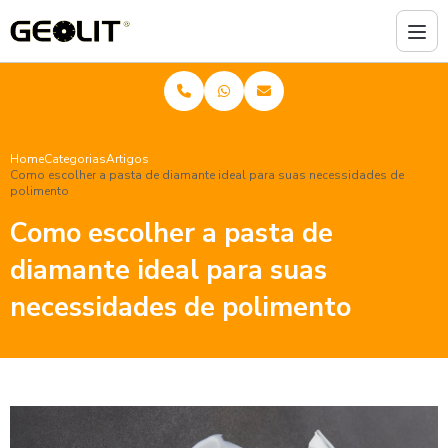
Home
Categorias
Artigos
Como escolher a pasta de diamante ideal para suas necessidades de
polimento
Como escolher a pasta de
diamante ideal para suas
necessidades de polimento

◆ ◆ ◆ ◆ ◆

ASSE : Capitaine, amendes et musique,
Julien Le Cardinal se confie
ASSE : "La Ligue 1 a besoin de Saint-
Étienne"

◆ ◆ ◆ ◆ ◆

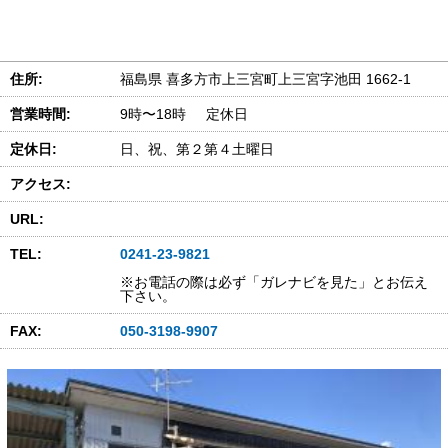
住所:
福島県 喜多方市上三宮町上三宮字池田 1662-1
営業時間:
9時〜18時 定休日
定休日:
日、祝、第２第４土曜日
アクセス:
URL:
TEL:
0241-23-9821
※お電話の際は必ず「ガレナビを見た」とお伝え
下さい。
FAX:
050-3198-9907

◆ ◆ ◆ ◆ ◆

WHAT TO PRODUCE
Search the data above for lines holding "ideal" and copy each of them.

TASK SOLUTION
Como escolher a pasta de diamante ideal para suas necessidades de
diamante ideal para suas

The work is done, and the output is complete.